Document section below:

|Born: December 13, 1976|
|September 2, 2001, for the Chicago White Sox|
|Last MLB appearance|
|October 4, 2009, for the Colorado Rockies|
|Earned run average||5.03|
Joshua Smith Fogg (born December 13, 1976) is an American retired Major League Baseball (MLB) pitcher who played for several teams between 2001 and 2009. Fogg played college baseball for the University of Florida and was drafted by the Chicago White Sox in the third round of the 1998 Major League Baseball Draft. He made his Major League debut for the White Sox on September 2, 2001, and also played for the Pittsburgh Pirates, Colorado Rockies and Cincinnati Reds.
Fogg was born in Lynn, Massachusetts, in 1976. He attended Cardinal Gibbons High School in Fort Lauderdale, Florida, and played for the Cardinal Gibbons Chiefs high school baseball team.
Fogg accepted an athletic scholarship to attend the University of Florida in Gainesville, Florida, where he played for coach Andy Lopez's Florida Gators baseball team from 1995 to 1998. In 1996, he played collegiate summer baseball for the Hyannis Mets of the Cape Cod Baseball League and was named a league all-star. As a senior in 1998, he was recognized as a consensus first-team All-American, having received first-team honors from Baseball America, Collegiate Baseball and the National Collegiate Baseball Writers Association. Fogg was inducted into the University of Florida Athletic Hall of Fame as a "Gator Great" in 2013.
Fogg began his career with the Chicago White Sox for which he appeared in 11 games in 2001. He was traded along with Sean Lowe to the Pittsburgh Pirates for Todd Ritchie.
In 2002, Fogg pitched in 33 starts as a rookie for the Pirates, finishing tied for first with 12 wins alongside his teammate Kip Wells and finishing second in innings pitched on the team. He finished 7th in Rookie of the Year balloting.
2003 was a down year as Fogg suffered an abdominal injury. He would only appear in 26 starts and finished with 10 wins. Although he reached double digit wins, his ERA finished at 5.26 while allowing 22 home runs in only 143 innings.
In 2004, Fogg notched 11 wins, reaching double digit wins for the third consecutive season, and allowed a career low 17 home runs in 32 starts.
2005 saw Fogg demoted to the bullpen for a time as he struggled throughout the season. He pitched in 34 games, 28 of them starts, and finished with a record of 6-11 while having an ERA over 5.

End of Document section.

(Exercises)
1 - Can you rewrite the stretch of the Fogg biography from "Fogg began his" through "only 143 innings.", putting "outings" wherever "starts" appears?
2 - Could you extend the Fogg biography, picking up right after its final sentence?
The lines placed after the Fogg biography come from a separate source.

Supplied material below:

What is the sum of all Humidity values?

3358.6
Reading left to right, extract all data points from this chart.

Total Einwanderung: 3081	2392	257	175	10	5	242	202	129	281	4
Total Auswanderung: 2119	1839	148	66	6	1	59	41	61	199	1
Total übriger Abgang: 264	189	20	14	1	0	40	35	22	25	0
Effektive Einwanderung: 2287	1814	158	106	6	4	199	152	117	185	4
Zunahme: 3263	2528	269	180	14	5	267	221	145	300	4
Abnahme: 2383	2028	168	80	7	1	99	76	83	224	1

End of Supplied material.

(Answer set)
1 -
Fogg began his career with the Chicago White Sox for which he appeared in 11 games in 2001. He was traded along with Sean Lowe to the Pittsburgh Pirates for Todd Ritchie.
In 2002, Fogg pitched in 33 outings as a rookie for the Pirates, finishing tied for first with 12 wins alongside his teammate Kip Wells and finishing second in innings pitched on the team. He finished 7th in Rookie of the Year balloting.
2003 was a down year as Fogg suffered an abdominal injury. He would only appear in 26 outings and finished with 10 wins. Although he reached double digit wins, his ERA finished at 5.26 while allowing 22 home runs in only 143 innings.

2 -
Fogg signed with the Rockies in 2006. That season, he went 11-9 with a 5.49 ERA in 31 starts. In Coors Field, he was 6-4 despite having an ERA over 6.00 in 15 starts. On June 30, 2006, against the Seattle Mariners at Safeco Field in Seattle, Washington, Fogg threw a two-hit complete game shutout while facing the minimum 27 batters. All three Mariners who reached base (Adrián Beltré and Kenji Johjima on singles and Raúl Ibañez on a walk) were erased on double plays by infielders Garrett Atkins, Clint Barmes, Jamey Carroll, and Todd Helton.
In 2007, Fogg finished with a record of 10-9 in 30 games. During the 2007 season, He acquired the nickname "Dragon Slayer" after he pitched and won against many of the best pitchers in the majors including Brandon Webb and Curt Schilling. Fogg pitched in three games in the 2007 playoffs, going 2-1. His loss came in the World Series against the Boston Red Sox, who pounded Fogg for 6 runs on 10 hits in less than 3 innings.
On February 21, 2008, Fogg signed a one-year deal with the Cincinnati Reds. In his lone season with the Reds, his record was 2-7 with a career worst 7.58 ERA in 22 games for the Reds.
After the 2008 season, Fogg signed a minor league deal with the Rockies. He was called up after making eight starts in AAA. Once called up by the Rockies, he pitched mostly out of the bullpen, appearing in a total of 24 games with 1 start.
On January 29, 2010, Fogg signed a minor league contract with the New York Mets with an invite to spring training. He was released on March 20. Fogg signed a minor league contract with the Philadelphia Phillies on March 31, 2010, but was released on July 2 after sporting an ERA over 10 in just 3 starts. Soon after his release, he retired from baseball.